The rationale: null is rarely intentional in a value-shaped collection, and silently storing one creates downstream NPEs far from the original error. Refusing at the boundary catches the bug at the moment of construction.

If you genuinely need nulls (e.g., a sparse list of optional entries), use a plain ArrayList wrapped in Collections.unmodifiableList, or Stream.toList() (which does allow nulls), or model the slots with Optional<T> instead.

Q18. How do you make an immutable class thread-safe?¶

If it's truly immutable — final class, final fields, no this escape from the constructor — it's already thread-safe. JLS §17.5 guarantees publication of final fields without any synchronization. You can pass the reference between threads through any channel and the contents will be correctly visible.

The remaining concern is publishing the reference itself. If you hold an immutable object in a non-volatile field, other threads may not immediately see updates to that field. The fix is to publish through AtomicReference, a volatile field, a synchronized block, or one of the other happens-before edges.

public final class Holder {
    private final AtomicReference<Snapshot> ref = new AtomicReference<>();
    public void publish(Snapshot s) { ref.set(s); }
    public Snapshot read()           { return ref.get(); }
}

Now both content visibility (from final fields in Snapshot) and reference visibility (from AtomicReference) are guaranteed.

Q19. What does Project Valhalla (JEP 401) change for immutability?¶

JEP 401 introduces value classes — a long-awaited Project Valhalla feature. A value class has no identity (no == between instances, no System.identityHashCode, no synchronized), all fields implicitly final, and can be flattened by the JVM into arrays and other objects.

For immutability, JEP 401 is the next chapter:

No allocation cost for short-lived values. Point lives in registers; Point[] is a flat array of [x, y, x, y, ...].
No defensive copy needed across method calls. A value class passed by value is the value; there's no shared reference to defend.
Stronger publication. No reference exists to publish; the value is visible by definition.

The forward-compatible advice: design with records today as if Valhalla were imminent. Most JDK immutables (Optional, LocalDate, Instant) are already marked @ValueBased in preparation. Code written with record syntax today should largely run unchanged under future value record semantics.

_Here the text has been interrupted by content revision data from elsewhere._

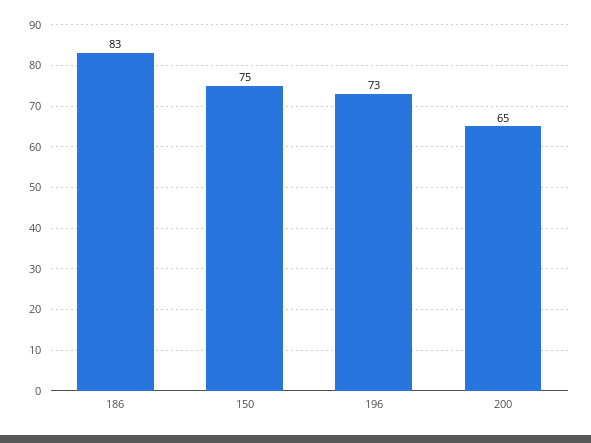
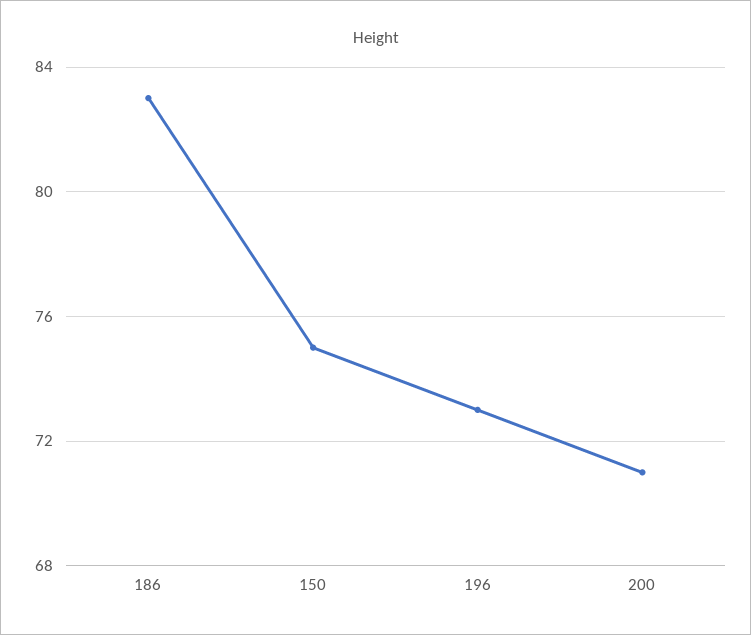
  {
    "186": 83,
    "150": 75,
    "196": 73,
-   "200": 65
+   "200": 71
  }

Q20. What is the strongest single change a team can make to improve immutability?¶

Pick one of two:

(a) Enable SpotBugs with EI_EXPOSE_REP and EI_EXPOSE_REP2 at error severity in CI. Those two rules catch the constructor-stores-reference and getter-returns-reference bugs — the two most common immutability mistakes — with no false positives in practice. Most teams find dozens of legitimate findings the first time they enable it.

(b) Adopt the team policy "new domain types are records or final with final fields; deviations are documented in code". The policy fits in two paragraphs in a CONVENTIONS.md, costs nothing per PR once the team internalises it, and converges the codebase on immutable defaults over six to twelve months.

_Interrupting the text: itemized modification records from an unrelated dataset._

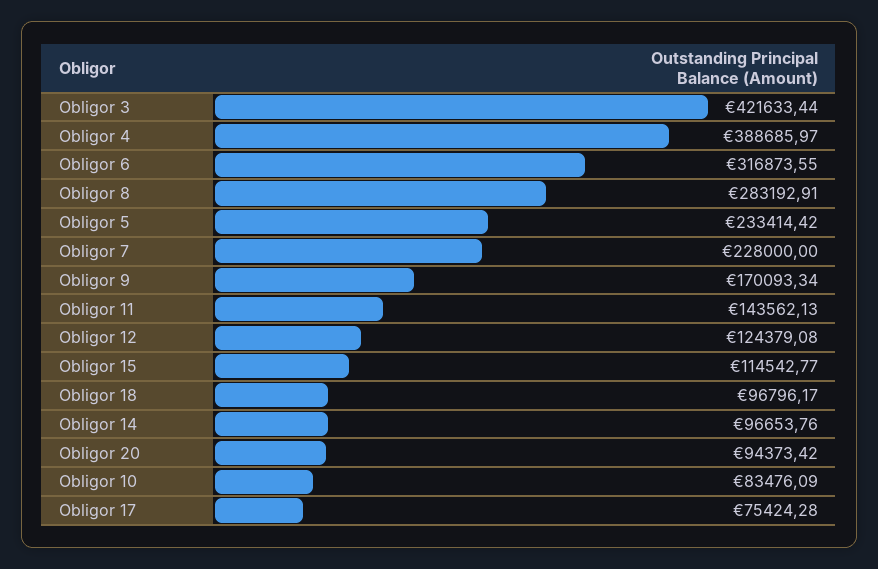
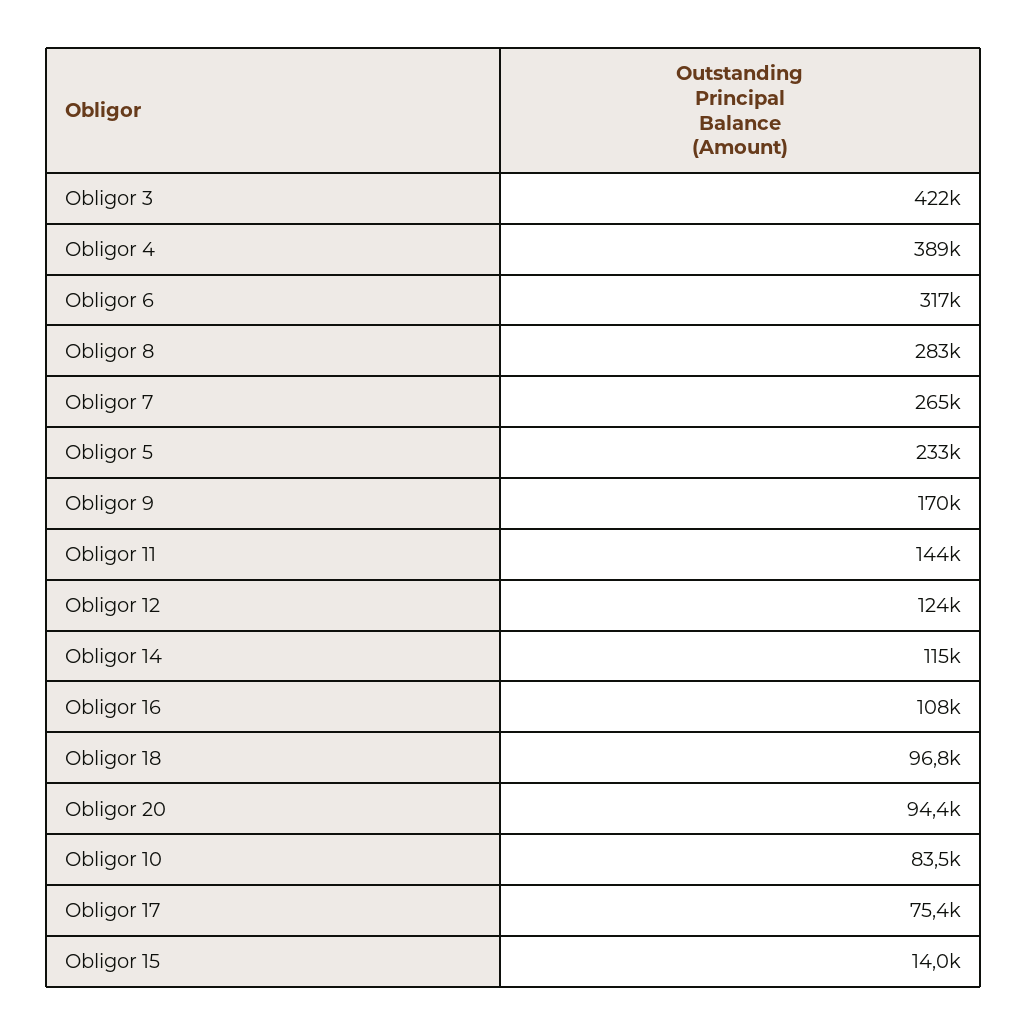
  {
    "Obligor 3": 421633.44,
    "Obligor 4": 388685.97,
    "Obligor 6": 316873.55,
    "Obligor 8": 283192.91,
    "Obligor 5": 233414.42,
-   "Obligor 7": 228000,
+   "Obligor 7": 265000,
    "Obligor 9": 170093.34,
    "Obligor 11": 143562.13,
    "Obligor 12": 124379.08,
-   "Obligor 15": 114542.77,
+   "Obligor 15": 14000,
    "Obligor 18": 96796.17,
-   "Obligor 14": 96653.76,
+   "Obligor 14": 115000,
    "Obligor 20": 94373.42,
    "Obligor 10": 83476.09,
-   "Obligor 17": 75424.28
+   "Obligor 17": 75424.28,
+   "Obligor 16": 108000
  }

If you can do only one, do (a). If you can do both, you also need an ArchUnit rule blocking java.util.Date from new domain code, and the migration is essentially complete.

Trap: "Train the team on immutability" without enforcement. Training fades; CI rules don't.

Use this list: rotate one question from each cluster — fundamentals (Q1, Q2), defensive copying (Q3, Q4, Q5, Q11), JMM and concurrency (Q6, Q7, Q9, Q10), modern Java (Q14, Q19), and judgement (Q12, Q15, Q20). Strong candidates apply immutability as a default with named exceptions, can quote JLS §17.5 from memory, and know when defensive copying is wasted effort versus when it's the only thing standing between the app and a silent data-loss bug.